Evolution eliminates the weak and accentuates the strong. To an extent, its behaviour can be predicted. Our game will grow back its Perth arm, continue to court the US and always exert financial pressure in the overcrowded Sydney market. These are all natural forces.

Because the hubris of this column knows no bounds, we are now going to list the current growing pains of rugby league and then offer an opinion on which direction would allow the IC to let evolution to take its natural course:


IT’s  a fair bet that when the AFL moved into the MCG and Etihad Stadium permanently, they were getting much better suburban crowds than we are at the moment. As long as we still have crowds below 10,000 at suburban grounds, it’s too early to move into Allianz and ANZ en masse.  The secret is the flexibility we now have during the finals.
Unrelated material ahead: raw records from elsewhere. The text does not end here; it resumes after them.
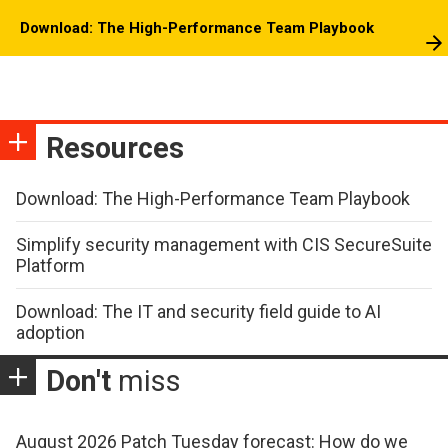
Download: The High-Performance Team Playbook
Resources
Download: The High-Performance Team Playbook
Simplify security management with CIS SecureSuite
Platform
Download: The IT and security field guide to AI
adoption
Don't
miss
August 2026 Patch Tuesday forecast: How do we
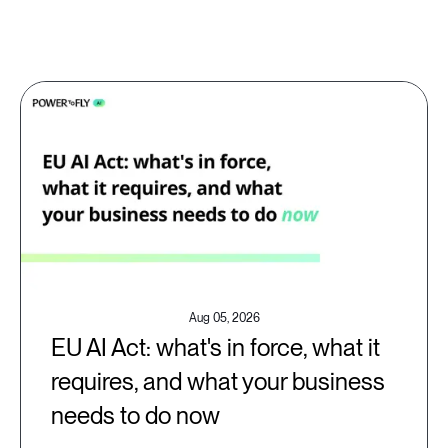
Aug 05, 2026
EU AI Act: what's in force, what it
requires, and what your business
needs to do now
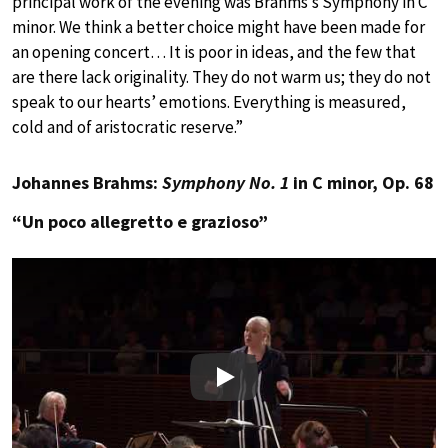
principal work of the evening was Brahms’s Symphony in C
minor. We think a better choice might have been made for
an opening concert… It is poor in ideas, and the few that
are there lack originality. They do not warm us; they do not
speak to our hearts’ emotions. Everything is measured,
cold and of aristocratic reserve.”
Johannes Brahms:
Symphony No. 1
in C minor, Op. 68
“Un poco allegretto e grazioso”
Play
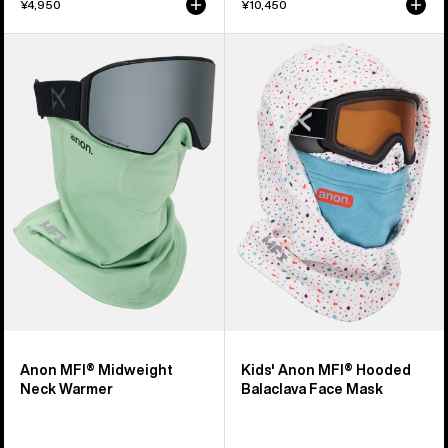
¥4,950
¥10,450
Anon
Kids'
MFI®
Anon
Midweight
MFI®
Neck
Hooded
Warmer
Balaclava
Face
Mask
Anon MFI® Midweight
Kids' Anon MFI® Hooded
Neck Warmer
Balaclava Face Mask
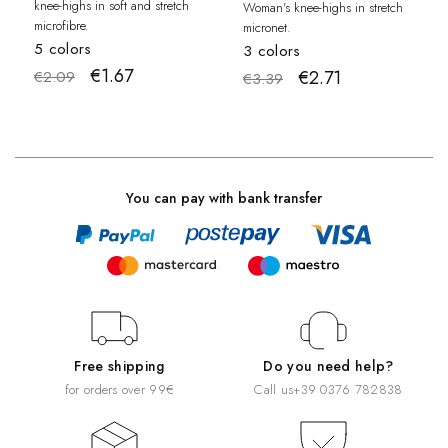
knee-highs in soft and stretch
Woman's knee-highs in stretch
microfibre.
micronet.
5 colors
3 colors
€1.67
€2.71
€2.09
€3.39
You can pay with bank transfer
Free shipping
Do you need help?
for orders over 99€
Call us
+39 0376 782838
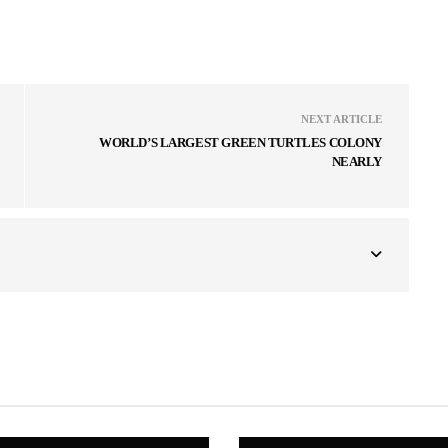
NEXT ARTICLE
WORLD’S LARGEST GREEN TURTLES COLONY
NEARLY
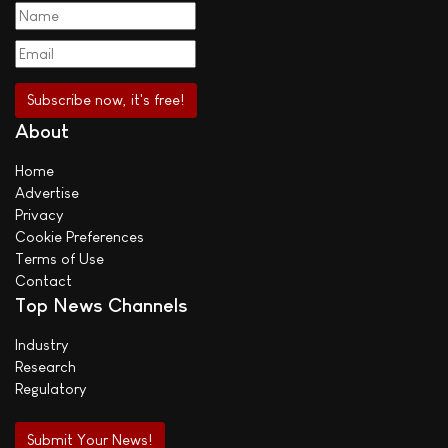
About
Home
Advertise
Privacy
Cookie Preferences
Terms of Use
Contact
Top News Channels
Industry
Research
Regulatory
Submit Your News!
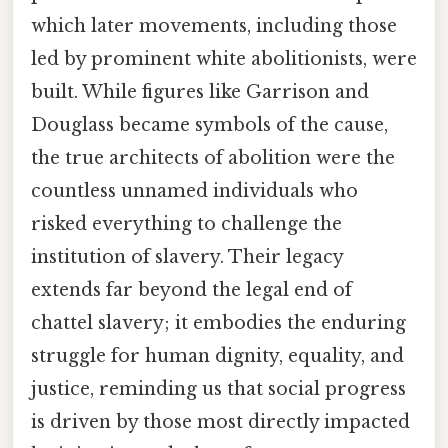
which later movements, including those
led by prominent white abolitionists, were
built. While figures like Garrison and
Douglass became symbols of the cause,
the true architects of abolition were the
countless unnamed individuals who
risked everything to challenge the
institution of slavery. Their legacy
extends far beyond the legal end of
chattel slavery; it embodies the enduring
struggle for human dignity, equality, and
justice, reminding us that social progress
is driven by those most directly impacted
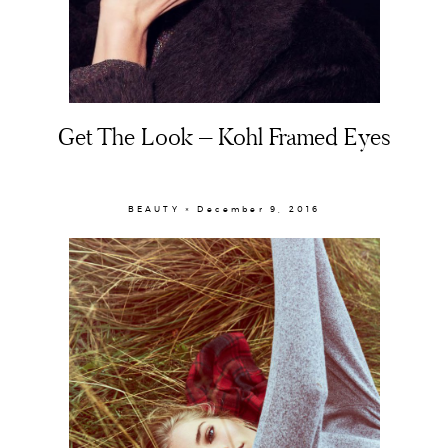
Get The Look – Kohl Framed Eyes
BEAUTY × December 9, 2016
About
Portfolio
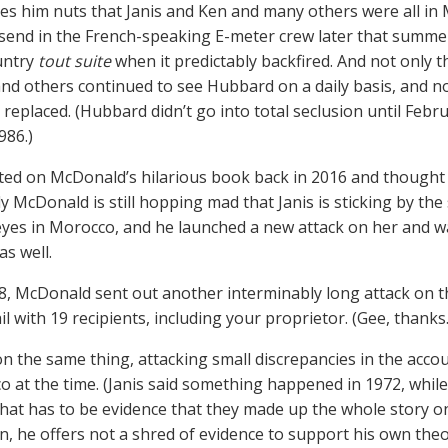
ives him nuts that Janis and Ken and many others were all in
d send in the French-speaking E-meter crew later that summe
untry
tout suite
when it predictably backfired. And not only th
nd others continued to see Hubbard on a daily basis, and n
 replaced. (Hubbard didn’t go into total seclusion until Febru
986.)
ed on McDonald’s hilarious book back in 2016 and thought th
y McDonald is still hopping mad that Janis is sticking by th
yes in Morocco, and he launched a new attack on her and wa
as well.
, McDonald sent out another interminably long attack on th
l with 19 recipients, including your proprietor. (Gee, thanks.
l on the same thing, attacking small discrepancies in the acc
o at the time. (Janis said something happened in 1972, whil
That has to be evidence that they made up the whole story o
n, he offers not a shred of evidence to support his own th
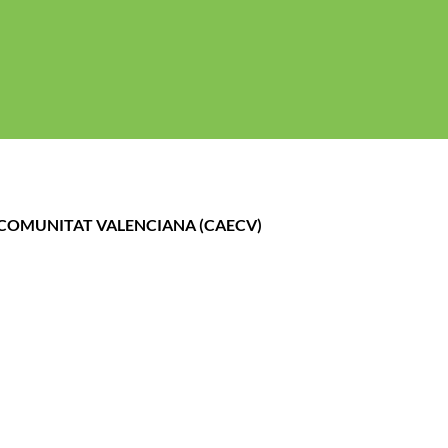
gal
Politica de cookies
Política de Privacidad
A COMUNITAT VALENCIANA (CAECV)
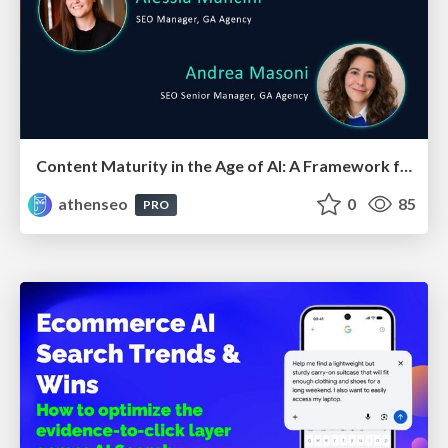
Content Maturity in the Age of AI: A Framework for Pages That Actually Convert
athenseo
0
85
PRO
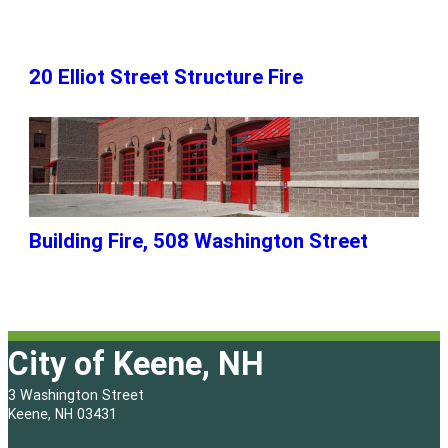
20 Elliot Street Structure Fire
Building Fire, 508 Washington Street
City of Keene, NH
3 Washington Street
Keene, NH 03431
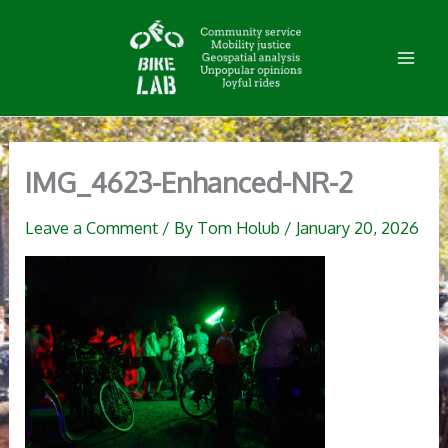
Skip
to
content
IMG_4623-Enhanced-NR-2
Leave a Comment
/ By
Tom Holub
/
January 20, 2026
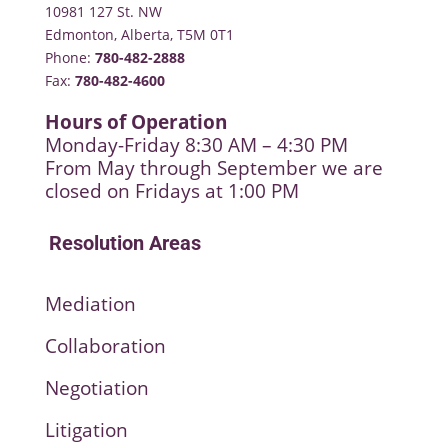
10981 127 St. NW
Edmonton, Alberta, T5M 0T1
Phone:
780-482-2888
Fax:
780-482-4600
Hours of Operation
Monday-Friday 8:30 AM – 4:30 PM
From May through September we are
closed on Fridays at 1:00 PM
Resolution Areas
Mediation
Collaboration
Negotiation
Litigation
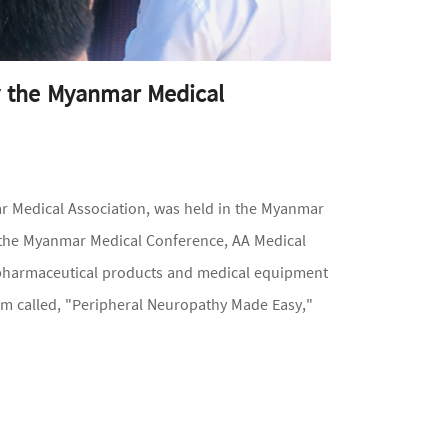
y the Myanmar Medical
 Medical Association, was held in the Myanmar
t the Myanmar Medical Conference, AA Medical
 pharmaceutical products and medical equipment
m called, "Peripheral Neuropathy Made Easy,"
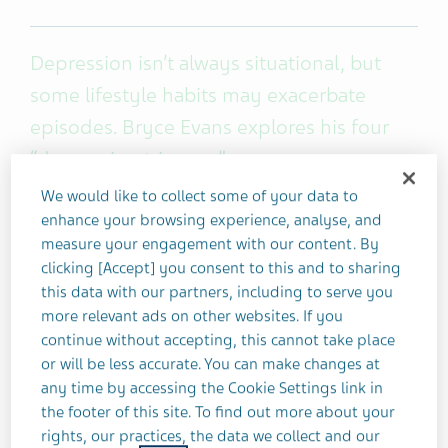
Depression isn’t always situational, but
some lifestyle habits may exacerbate
episodes. Bryce Evans explores his four
“depression triggers.”
We would like to collect some of your data to
After living with
high-functioning depression
for
enhance your browsing experience, analyse, and
several years, one of the most important things I’ve
measure your engagement with our content. By
clicking [Accept] you consent to this and to sharing
learned about managing my depression
this data with our partners, including to serve you
symptoms is to be more proactive than reactive.
more relevant ads on other websites. If you
continue without accepting, this cannot take place
People struggle with depression for many reasons
or will be less accurate. You can make changes at
and for some of us, it’s a constant companion. Over
any time by accessing the Cookie Settings link in
the years, I’ve made it a point to take a step back
the footer of this site. To find out more about your
to notice some of the events or behaviors that
rights, our practices, the data we collect and our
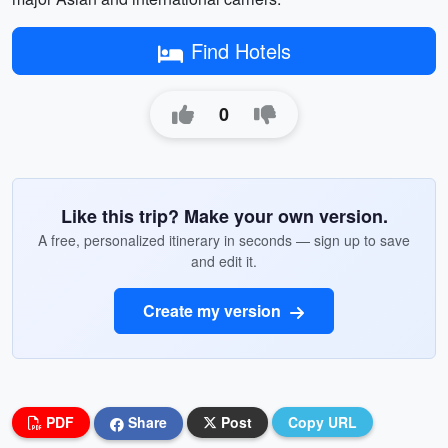
Find Hotels
0
Like this trip? Make your own version.
A free, personalized itinerary in seconds — sign up to save
and edit it.
Create my version
PDF
Share
Post
Copy URL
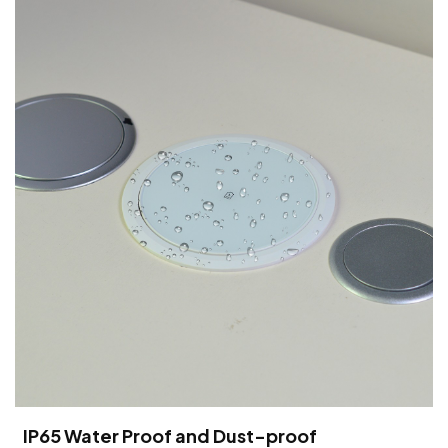
IP65 Water Proof and Dust-proof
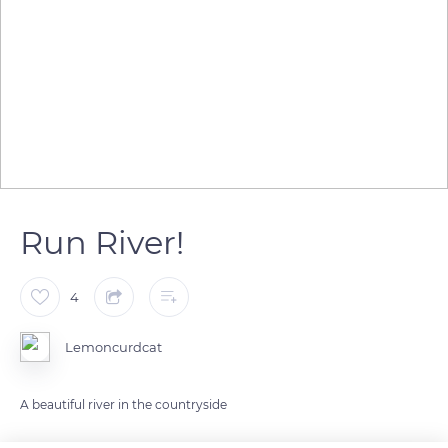
Run River!
4
Lemoncurdcat
A beautiful river in the countryside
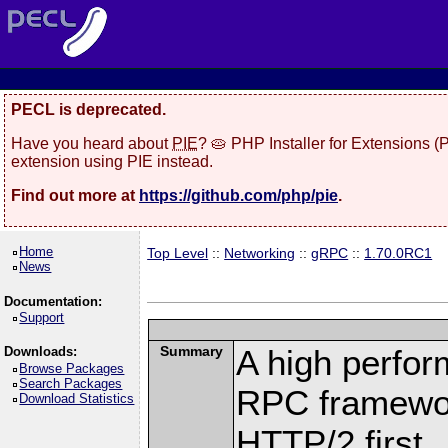
PECL is deprecated.
Have you heard about
PIE
? 🥧 PHP Installer for Extensions 
extension using PIE instead.
Find out more at
https://github.com/php/pie
.
Home
Top Level
::
Networking
::
gRPC
::
1.70.0RC1
News
Documentation:
Support
Summary
A high perfor
Downloads:
Browse Packages
Search Packages
RPC framewor
Download Statistics
HTTP/2 first.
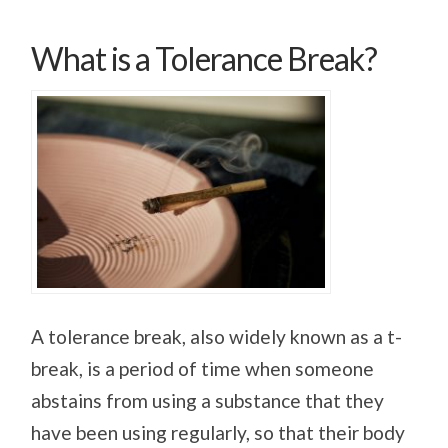
What is a Tolerance Break?
A tolerance break, also widely known as a t-
break, is a period of time when someone
abstains from using a substance that they
have been using regularly, so that their body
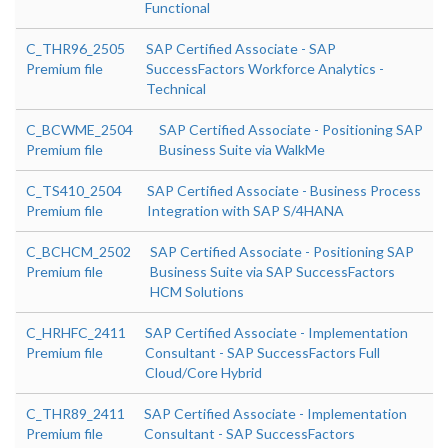
Functional
C_THR96_2505
SAP Certified Associate - SAP
Premium file
SuccessFactors Workforce Analytics -
Technical
C_BCWME_2504
SAP Certified Associate - Positioning SAP
Premium file
Business Suite via WalkMe
C_TS410_2504
SAP Certified Associate - Business Process
Premium file
Integration with SAP S/4HANA
C_BCHCM_2502
SAP Certified Associate - Positioning SAP
Premium file
Business Suite via SAP SuccessFactors
HCM Solutions
C_HRHFC_2411
SAP Certified Associate - Implementation
Premium file
Consultant - SAP SuccessFactors Full
Cloud/Core Hybrid
C_THR89_2411
SAP Certified Associate - Implementation
Premium file
Consultant - SAP SuccessFactors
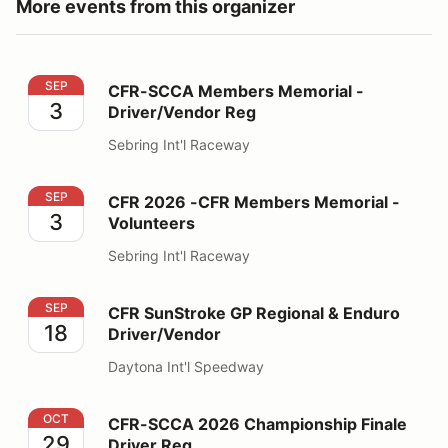
More events from this organizer
CFR-SCCA Members Memorial - Driver/Vendor Reg
SEP
CFR-SCCA Members Memorial -
3
Driver/Vendor Reg
Sebring Int'l Raceway
CFR 2026 -CFR Members Memorial - Volunteers
SEP
CFR 2026 -CFR Members Memorial -
3
Volunteers
Sebring Int'l Raceway
CFR SunStroke GP Regional & Enduro Driver/Vendor
SEP
CFR SunStroke GP Regional & Enduro
18
Driver/Vendor
Daytona Int'l Speedway
CFR-SCCA 2026 Championship Finale Driver Reg
OCT
CFR-SCCA 2026 Championship Finale
29
Driver Reg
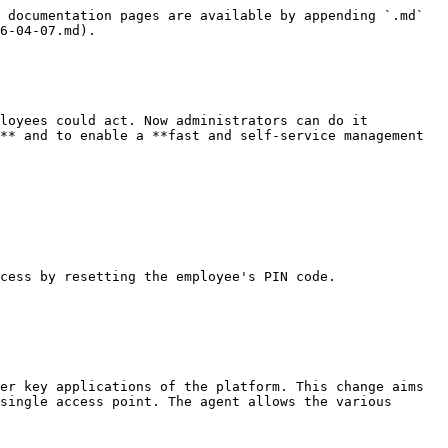
 documentation pages are available by appending `.md` 
6-04-07.md).

loyees could act. Now administrators can do it 
** and to enable a **fast and self-service management 
cess by resetting the employee's PIN code.

er key applications of the platform. This change aims 
single access point. The agent allows the various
If each club did a two- or three-game per year deal at the enormo-domes for their biggest drawing games and at the same time moved their poor-drawing matches to the likes of Darwin, Adelaide and Perth, we would be able to match our attendances to venues. Wests Tigers are the model here. Let’s treat each game as an event that needs to find its own audience;


IF the questions is: what is in the interests of rugby league then the answer is to take one of the three games every year on the road. Apparently it’s financially attractive too. Once you prevent NSW and Queensland from ever getting a second game in a series, the argument stops over who’s advantaged or disadvantaged. Showcasing our best competition in Melbourne, LA or Auckland is the perfect way to convert new people to our sport. How can you argue that it’s good for the sport of rugby league to keep playing it in the same places? In the case of Sydney, the stadium’s not even always full! No, it’s in the interests of NSW or it’s in the interests of Queensland or it’s in the interests of you. But it doesn’t help rugby league;


THIS is a tricky one because it raises the important question of whether it is simply in the best interests of rugby league to get the most money it can out of the next television deal – which means a second Brisbane team for sure – or whether there are other considerations. Last time we grew in these directions, did it work? Perth were competitive but collapsed under the pressure of having to pay the expenses of visiting teams. South Queensland, on the other hand, were liquidated with debts totally $3 million after an 11th hour merger proposal with Gold Coast failed to bear fruit. Like any proposed new franchise in Brisbane, the Crushers played out of Lang Park. There must be some concern over putting a new team into a region where the Titans already require a cash injection from the governing body. Since 1988, the Broncos are the only franchise who have made a success of South-East Queensland – and others have tried. Central Coast would bring back the Bears logo and tap into a rugby league-mad market but their bid seems to have been almost completely discounted. Perth is definitely in the interests of the game and seems a natural evolutionary step. Another Brisbane team also seems inevitable – but how do we avoid it leading us down another dead-end?;


THE 22-team 1997 World Club Challenge was arguably the biggest folly in the entire history of our sport – so disastrous that the title was not even contested again for four years. Now, a company called Grand Prix Sports wants to take an eight-team competition to Home Depot Stadium in Los Angeles next February. Historically, there is hunger going back to 1976 for international club competition so it’s unlikely the WCC represents a dead end for the sport. Pre-season competitions are dormant in both hemispheres, playing it post-season is bad because it hurts international competition so this seems the right proposal at the right time. But they can give up on “composite” New Zealand and Pacific sides. Will the clubs who miss out on invitations really want to release players for those teams? Um, no.